Gelegentlich wird von Ebay-Mitgliedern nach einem Kauf der Einwand erhoben, dass sie den Kauf nicht selbst ausgeführt hätten, sondern dieser durch einen Unbefugten getätigt worden sei. Oft ist dies lediglich eine bloße Schutzbehauptung, die der Käufer vorbringt, weil er sich später entschlossen hat, den Artikel doch nicht haben zu wollen. Manchmal trifft die Aussage aber doch zu. Einen solchen Fall hatte der Bundesgerichtshof (BGH) nun zur Entscheidung vorliegen (Urteil vom 11.5.2011, Az. VIII ZR 289/09).
Ohne Wissen der Ebay-Kontoinhaberin hatte ihr damaliger Verlobter den Artikel „VIP-Lounge/Bar/Bistro/Gastronomieeinrichtung“ im Wert von rund 34.000 Euro zur Auktion ab 1 Euro eingestellt. Am darauffolgenden Tag wurde die Auktion vorzeitig abgebrochen. Der Kläger war zu diesem Zeitpunkt Höchstbietender mit einem Gebot von 1.000 Euro.

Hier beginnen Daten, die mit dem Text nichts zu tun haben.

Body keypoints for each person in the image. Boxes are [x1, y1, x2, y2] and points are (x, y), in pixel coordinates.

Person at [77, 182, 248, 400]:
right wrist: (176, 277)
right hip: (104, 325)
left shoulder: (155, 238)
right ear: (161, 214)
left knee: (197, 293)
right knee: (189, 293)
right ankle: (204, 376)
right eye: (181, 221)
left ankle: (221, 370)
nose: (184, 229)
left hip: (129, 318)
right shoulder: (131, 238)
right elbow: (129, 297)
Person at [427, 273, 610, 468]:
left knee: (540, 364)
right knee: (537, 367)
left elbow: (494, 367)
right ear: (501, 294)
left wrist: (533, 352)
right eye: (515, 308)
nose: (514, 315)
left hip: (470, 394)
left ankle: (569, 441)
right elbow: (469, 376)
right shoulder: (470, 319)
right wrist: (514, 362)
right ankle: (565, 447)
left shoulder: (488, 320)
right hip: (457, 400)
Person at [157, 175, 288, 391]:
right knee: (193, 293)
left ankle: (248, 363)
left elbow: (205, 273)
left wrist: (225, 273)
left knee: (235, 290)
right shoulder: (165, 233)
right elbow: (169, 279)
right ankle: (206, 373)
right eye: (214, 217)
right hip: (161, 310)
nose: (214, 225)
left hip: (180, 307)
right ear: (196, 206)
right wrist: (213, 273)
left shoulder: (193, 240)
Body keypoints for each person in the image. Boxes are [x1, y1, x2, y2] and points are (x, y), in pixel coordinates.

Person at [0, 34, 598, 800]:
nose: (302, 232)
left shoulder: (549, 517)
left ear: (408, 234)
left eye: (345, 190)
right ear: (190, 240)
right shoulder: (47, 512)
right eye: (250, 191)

Er verlangte mit seiner Klage nun von der Inhaberin des Ebay-Nutzerkontos Schadensersatz.
In den Allgemeinen Geschäftsbedingungen (AGB)von eBay, denen jedes registrierte Mitglied zustimmen muss, heißt es in § 2 Nr. 9: „Mitglieder haften grundsätzlich für sämtliche Aktivitäten, die unter Verwendung ihres Mitgliedskontos vorgenommen werden. (…)“. Da diese Allgemeinen Geschäftsbedingungen jedoch nur zwischen eBay und dem Inhaber eines Mitgliedskontos vereinbart worden sind, kommt ihnen keine unmittelbare Geltung zwischen Anbieter und Bieter zu. Somit kann sich der Bieter auch nicht auf diese Regelung berufen.

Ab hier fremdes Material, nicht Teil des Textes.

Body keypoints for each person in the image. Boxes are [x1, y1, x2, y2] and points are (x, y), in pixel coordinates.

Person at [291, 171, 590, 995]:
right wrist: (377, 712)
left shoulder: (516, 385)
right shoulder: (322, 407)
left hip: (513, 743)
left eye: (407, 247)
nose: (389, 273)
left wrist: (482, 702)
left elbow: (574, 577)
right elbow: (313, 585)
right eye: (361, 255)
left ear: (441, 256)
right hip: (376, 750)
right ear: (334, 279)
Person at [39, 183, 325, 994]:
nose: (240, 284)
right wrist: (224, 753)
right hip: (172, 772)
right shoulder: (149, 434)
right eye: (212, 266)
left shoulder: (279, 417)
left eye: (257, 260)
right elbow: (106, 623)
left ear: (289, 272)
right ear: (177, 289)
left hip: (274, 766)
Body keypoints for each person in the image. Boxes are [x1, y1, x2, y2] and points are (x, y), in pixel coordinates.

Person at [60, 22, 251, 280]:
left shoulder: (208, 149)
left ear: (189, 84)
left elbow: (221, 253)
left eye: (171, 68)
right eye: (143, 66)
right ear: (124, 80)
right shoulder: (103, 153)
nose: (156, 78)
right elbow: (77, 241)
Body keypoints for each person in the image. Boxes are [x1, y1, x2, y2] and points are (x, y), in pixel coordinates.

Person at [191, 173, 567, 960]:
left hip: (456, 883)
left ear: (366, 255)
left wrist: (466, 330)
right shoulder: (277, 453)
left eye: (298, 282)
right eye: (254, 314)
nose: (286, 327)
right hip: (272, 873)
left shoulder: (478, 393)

Die Inhaberin des Mitgliedskontos trifft prinzipiell nur dann eine vertragliche Haftung, wenn sie einen gültigen Kaufvertrag abgeschlossen hat. Der BGH stellte fest, dass die Beklagte ihrem damaligen Verlobten aber keine Vollmacht eingeräumt hatte. Auch das Argument, dass sie ihre Ebay-Zugangsdaten besser hätte gegen unbefugten Zugriff sichern müssen, akzeptierte der BGH nicht.

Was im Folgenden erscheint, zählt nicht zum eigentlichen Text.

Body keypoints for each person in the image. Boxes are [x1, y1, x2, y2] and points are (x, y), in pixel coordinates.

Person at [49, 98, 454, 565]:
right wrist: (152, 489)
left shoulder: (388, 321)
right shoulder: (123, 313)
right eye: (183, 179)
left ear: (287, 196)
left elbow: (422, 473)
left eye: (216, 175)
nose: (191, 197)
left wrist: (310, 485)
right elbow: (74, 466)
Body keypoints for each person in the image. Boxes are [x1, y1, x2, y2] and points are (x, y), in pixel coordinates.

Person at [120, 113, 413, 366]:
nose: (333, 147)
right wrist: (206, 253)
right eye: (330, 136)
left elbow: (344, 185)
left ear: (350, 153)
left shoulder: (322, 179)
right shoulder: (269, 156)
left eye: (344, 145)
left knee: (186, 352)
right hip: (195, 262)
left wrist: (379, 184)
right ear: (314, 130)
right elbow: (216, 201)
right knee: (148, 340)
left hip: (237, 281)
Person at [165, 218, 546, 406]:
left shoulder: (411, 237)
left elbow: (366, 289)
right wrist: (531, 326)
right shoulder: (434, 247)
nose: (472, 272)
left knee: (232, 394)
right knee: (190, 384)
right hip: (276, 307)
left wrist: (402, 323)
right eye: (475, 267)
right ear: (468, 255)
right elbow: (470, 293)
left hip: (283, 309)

Das Gericht führte aus, dass das Bürgerliche Gesetzbuch das Risiko einer fehlenden Vertretungsmacht nicht dem vermeintlich Vertretenen, sondern dem Geschäftspartner zuweist (§§ 164, 177, 179 BGB). Damit hat im vorliegenden Fall der Bieter das Risiko zu tragen, dass die eingestellten Artikel ohne Vollmacht zum Verkauf angeboten worden sind.Der BGH stellte fest, dass Ausnahmen von dieser Regel nur in sehr engen Grenzen zulässig seien, wie beispielsweise bei der sogenannten Anscheins- oder Duldungsvollmacht. Diese Ausnahmen greifen jedoch bei einer einmaligen unbefugten Nutzung des Ebay-Nutzerkontos nicht. Die Klage auf Schadensersatz wurde daher im Ergebnis abgewiesen.